Williamson intended to show the UCA team the documentary before the game against Sam Houston State — for several reasons, including to clarify some of the things he tries to do in his second season as head coach of the Bears.
“I want them (the UCA players) to see what it takes to be a champion — the mentality, the hard work, the dedication,” he said. “Sometimes, I think my players may think I’m the meanest coach in the world, but I want them to realize what it takes to play the style of basketball I want to play. I think it will clarify some things about what I do and why I do them. I want them to see what kind of basketball background I came from. I can talk to them for hours and maybe not have as much impact as showing them that video.
“I want them to see how coach (Richardson) kept pushing us and pushing us and holding us accountable and teaching responsibility to each other and that it takes everyone — all pieces coming together and playing their roles to best of their ability — to be successful. The first time I watched it, I wanted to get out and practice right then.”
He did spend the next afternoon in a vigorous pickup game that left him sore the next morning.
Williamson wants his players to view firsthand a bit of what he went through as a college basketball player at their age.
“I tell them I’m not asking them to do anything I haven’t done or experienced when I was playing,” he said. “I was pushed hard, we were pushed hard and I learned a lot from that. We saw the reward of that kind of dedication and hard work.”
Did he realize at the time what kind of history those Razorbacks were making?
“We were college kids,” he said. “College kids usually don’t see two minutes ahead of them. We didn’t understand at that point the history of what we were doing. When you’ve had a long time to reflect, you realize what we accomplished was a big part in that era of basketball and in Arkansas basketball history and you begin to really appreciate that.”
He also said he learned some things he didn’t know about Richardson, his mentor.
“I knew some things about coach Richardson but I was impressed with his background and the community (El Paso, Texas) he grew up in and how that influenced him and the things he fought through and the obstacles he overcame to get to where he was,” he said. “As players, we though he was one of the meanest persons in the world at times. I didn’t fully appreciate coach Richardson for what he did when I was a player going through his program.
“Now that I’m a coach, I understand more of why he did some of the things he did. I understand how effort reflects on the overall product. I saw coach Richardson better as who he was and why he was that way.”
Even when the documentary took on the darkside of Richardson’s public outbursts that led to his fall from grace and eventual firing, Williamson latched onto the positive.
“I don’t think the players understood the kind of things and pressure he was going through,” Williamson said. “But he stood up and spoke his mind when it wasn’t always what people wanted to hear. Believe me, he spoke his mind to us and told us things we didn’t always want to hear.
“But I admired him for speaking his mind and telling you what he thought, Frankly, I wish more people were like that.”

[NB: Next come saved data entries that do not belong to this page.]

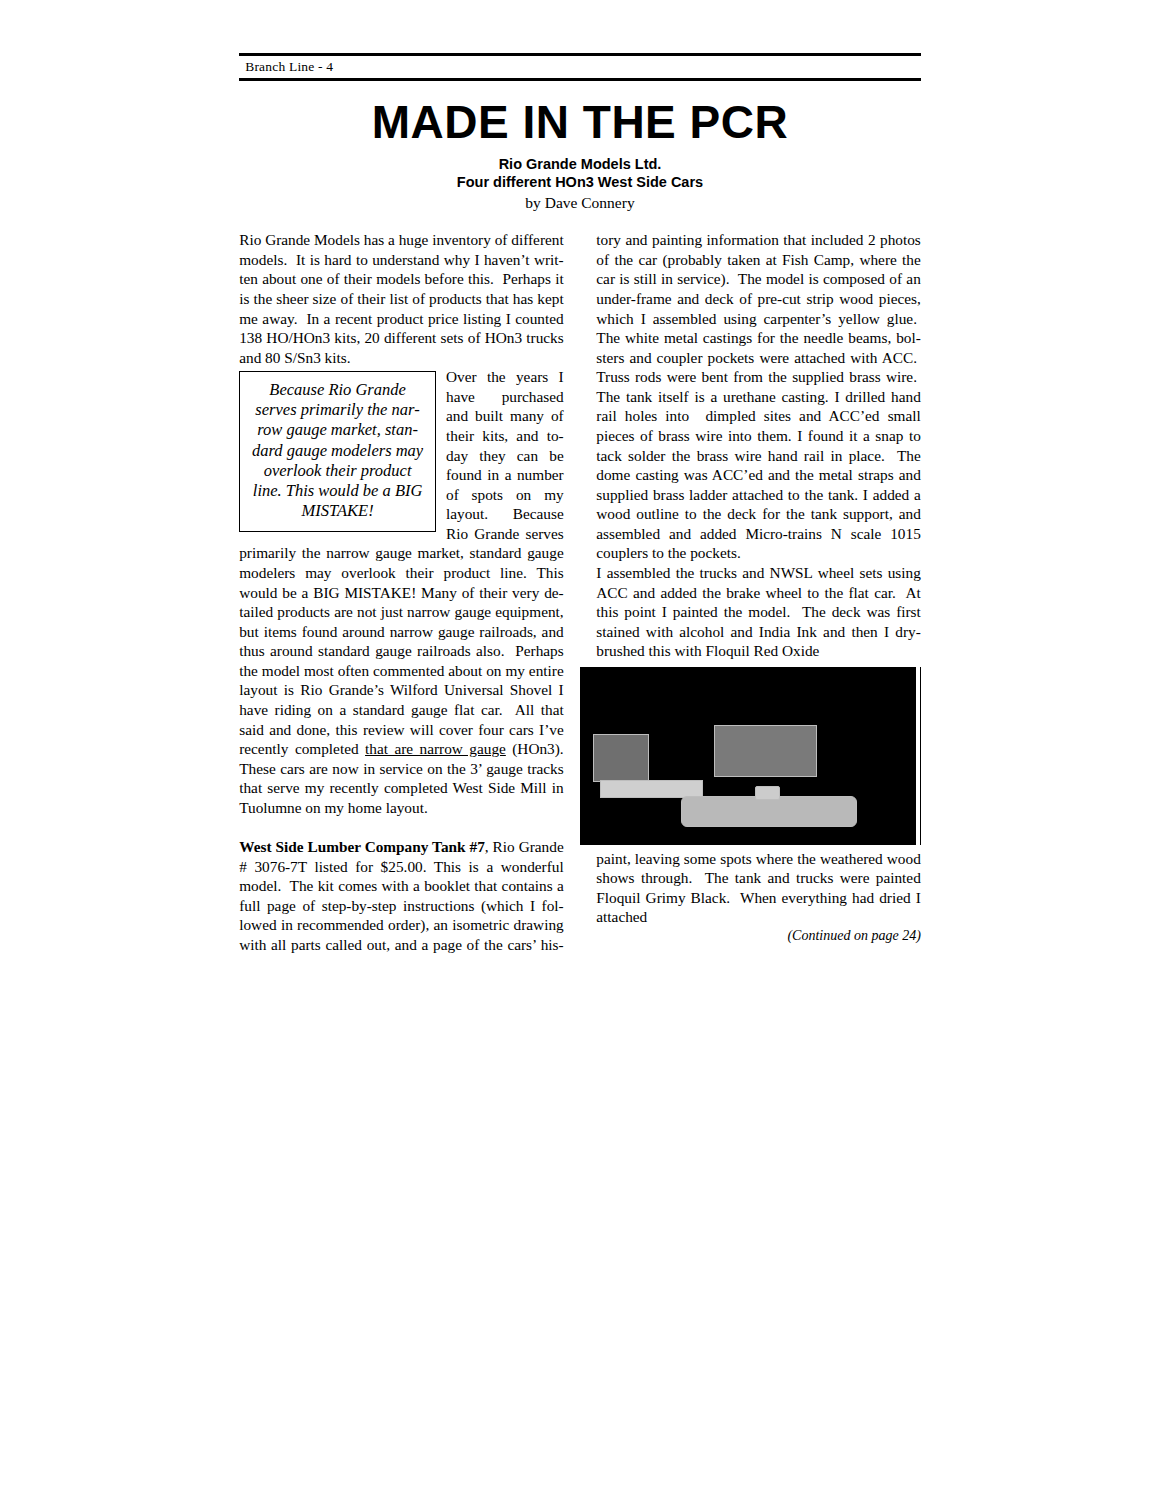Branch Line - 4
MADE IN THE PCR
Rio Grande Models Ltd. Four different HOn3 West Side Cars by Dave Connery
Rio Grande Models has a huge inventory of different models. It is hard to understand why I haven’t written about one of their models before this. Perhaps it is the sheer size of their list of products that has kept me away. In a recent product price listing I counted 138 HO/HOn3 kits, 20 different sets of HOn3 trucks and 80 S/Sn3 kits.
Because Rio Grande serves primarily the narrow gauge market, standard gauge modelers may overlook their product line. This would be a BIG MISTAKE!
Over the years I have purchased and built many of their kits, and today they can be found in a number of spots on my layout. Because Rio Grande serves primarily the narrow gauge market, standard gauge modelers may overlook their product line. This would be a BIG MISTAKE! Many of their very detailed products are not just narrow gauge equipment, but items found around narrow gauge railroads, and thus around standard gauge railroads also. Perhaps the model most often commented about on my entire layout is Rio Grande’s Wilford Universal Shovel I have riding on a standard gauge flat car. All that said and done, this review will cover four cars I’ve recently completed that are narrow gauge (HOn3). These cars are now in service on the 3’ gauge tracks that serve my recently completed West Side Mill in Tuolumne on my home layout.
West Side Lumber Company Tank #7, Rio Grande # 3076-7T listed for $25.00. This is a wonderful model. The kit comes with a booklet that contains a full page of step-by-step instructions (which I followed in recommended order), an isometric drawing with all parts called out, and a page of the cars’ history and painting information that included 2 photos of the car (probably taken at Fish Camp, where the car is still in service). The model is composed of an under-frame and deck of pre-cut strip wood pieces, which I assembled using carpenter’s yellow glue. The white metal castings for the needle beams, bolsters and coupler pockets were attached with ACC. Truss rods were bent from the supplied brass wire. The tank itself is a urethane casting. I drilled hand rail holes into dimpled sites and ACC’ed small pieces of brass wire into them. I found it a snap to tack solder the brass wire hand rail in place. The dome casting was ACC’ed and the metal straps and supplied brass ladder attached to the tank. I added a wood outline to the deck for the tank support, and assembled and added Micro-trains N scale 1015 couplers to the pockets.
I assembled the trucks and NWSL wheel sets using ACC and added the brake wheel to the flat car. At this point I painted the model. The deck was first stained with alcohol and India Ink and then I dry-brushed this with Floquil Red Oxide
paint, leaving some spots where the weathered wood shows through. The tank and trucks were painted Floquil Grimy Black. When everything had dried I attached
(Continued on page 24)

When Richardson was leading Tulsa to an NIT title or the Hogs to the NCAA championship, African-American head coaches in college basketball were a rarity, anamolies. Now, they are scattered throughout college basketball — and are respected.
Saturday, while the documentary debuted in Fayetteville, Mike Anderson, an African-American and Richardson’s right-hand man as assistant coach of the Razorbacks at the time, led the Hogs to a victory of South Carolina, continuing the longest home winning streak in UA history. Much of the team that Anderson recruited and left for his dream job at the UA (highly ranked Missouri) handed Baylor only its fourth loss of the season.
And in Conway, two teams coached by African-American coaches, Williamson and McNeese State’s Dave Simmons, hooked it up at the Farris Center.
A lot has changed in the culture. Almost insurmountable racial barriers and stereotypes are going the way of the underhand free throw.
Williamson tell you without hesitation he will run through a brick wall for Nolan Richardson.
“He was a pioneer and fought a lot of battles; somebody had to fight the battles,” Williamson said. “As a coach today, I appreciate some of the things coach Richardson took on, paving the way for a lot of us.”
In a new era at a different institution with a fresh challenge, Willliamson looked over his shoulder and sees how a lot of things are being paid forward.